## TASK PROMPT:
Report how many lines of the listing below include the word "different". Give nothing but the number.

## RECORDS FOR THIS EXERCISE:

+++

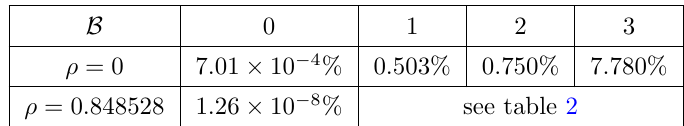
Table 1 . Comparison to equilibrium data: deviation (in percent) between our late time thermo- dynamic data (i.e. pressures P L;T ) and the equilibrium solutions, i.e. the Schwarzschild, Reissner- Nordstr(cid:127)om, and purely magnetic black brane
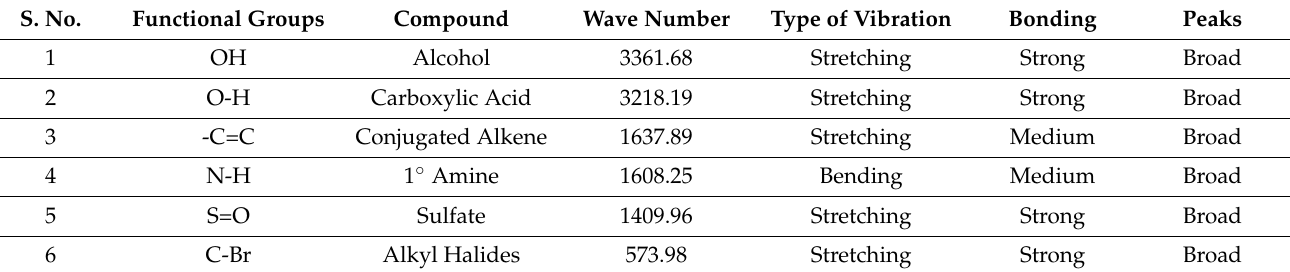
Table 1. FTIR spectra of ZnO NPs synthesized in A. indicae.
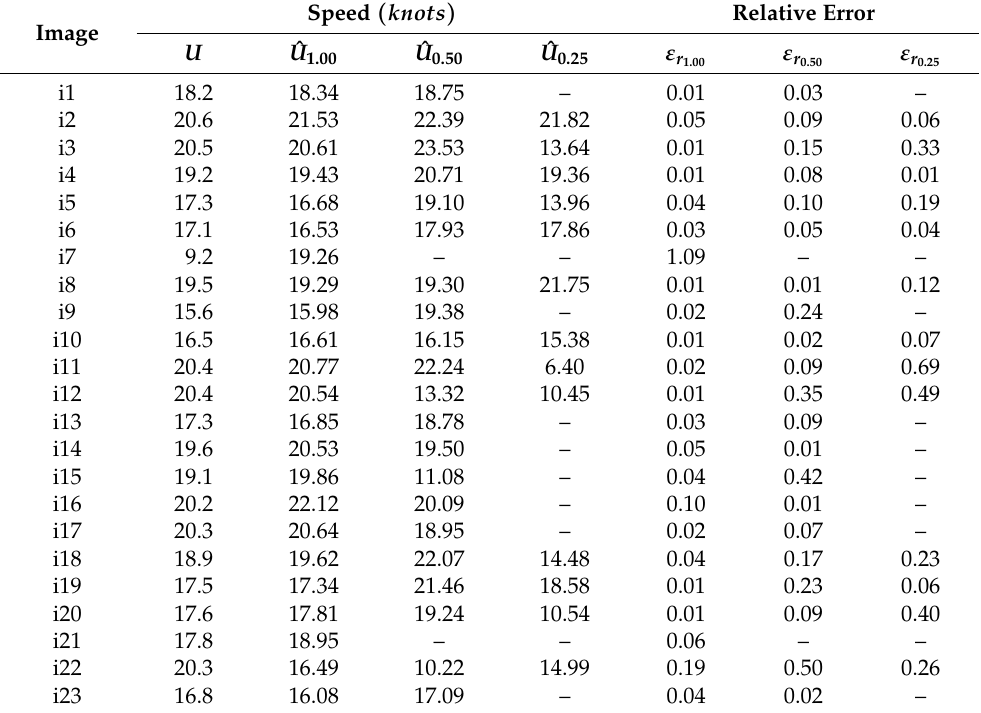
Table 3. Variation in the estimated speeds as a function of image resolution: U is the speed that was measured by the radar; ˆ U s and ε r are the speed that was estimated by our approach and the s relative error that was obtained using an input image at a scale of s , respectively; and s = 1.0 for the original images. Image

+++

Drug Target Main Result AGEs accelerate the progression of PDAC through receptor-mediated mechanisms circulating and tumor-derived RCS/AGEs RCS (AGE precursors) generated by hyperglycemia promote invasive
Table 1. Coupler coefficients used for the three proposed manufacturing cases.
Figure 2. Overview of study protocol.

+++

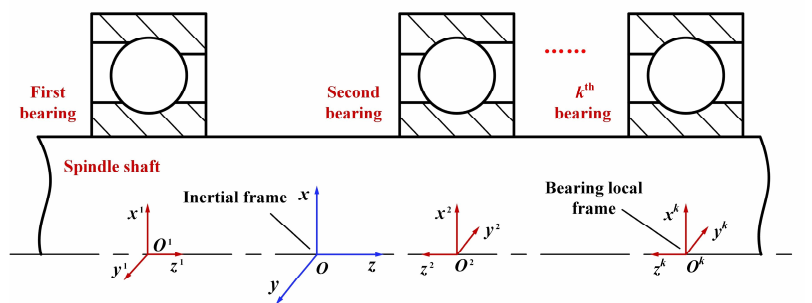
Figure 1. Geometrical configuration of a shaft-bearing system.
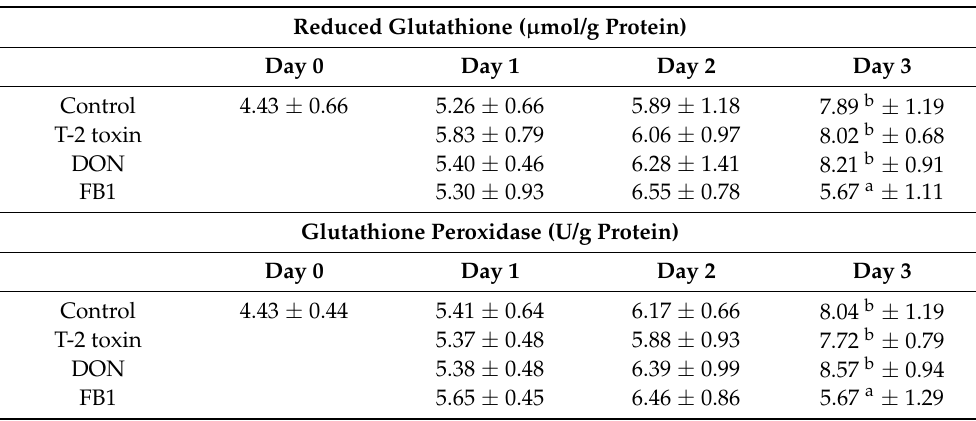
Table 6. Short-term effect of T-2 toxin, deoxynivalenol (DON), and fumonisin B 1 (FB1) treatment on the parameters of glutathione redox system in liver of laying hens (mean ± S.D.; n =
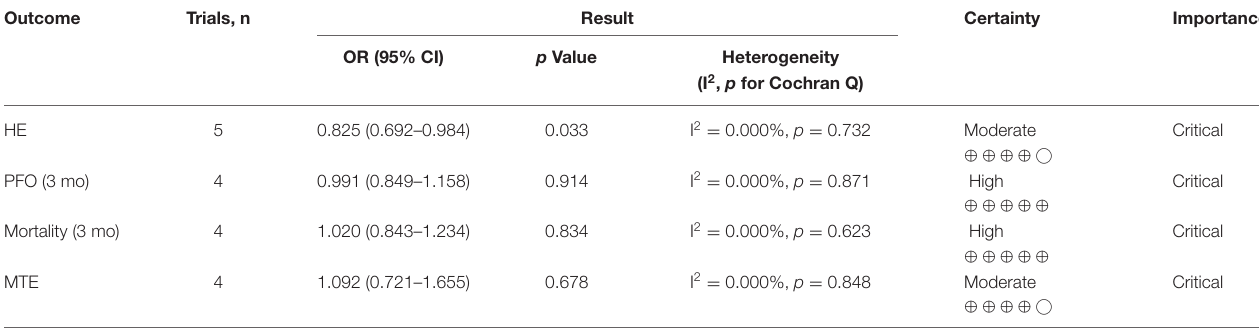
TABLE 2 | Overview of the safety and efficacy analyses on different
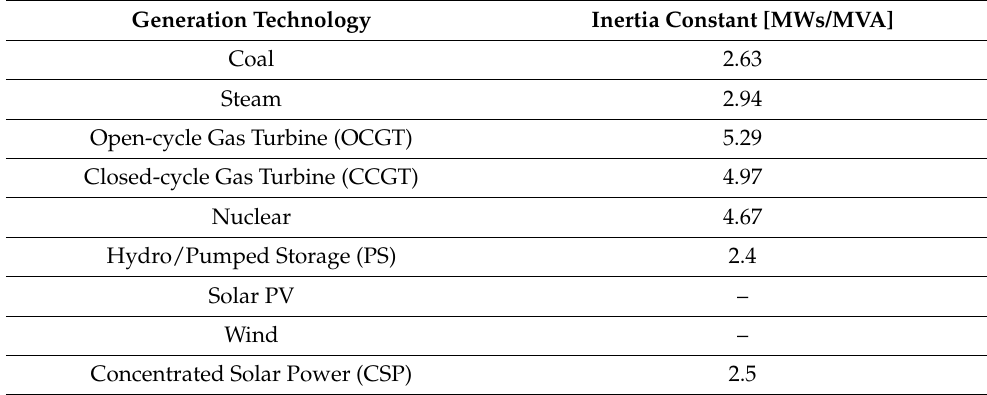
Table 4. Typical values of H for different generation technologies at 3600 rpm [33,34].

+++

## REPLY:
2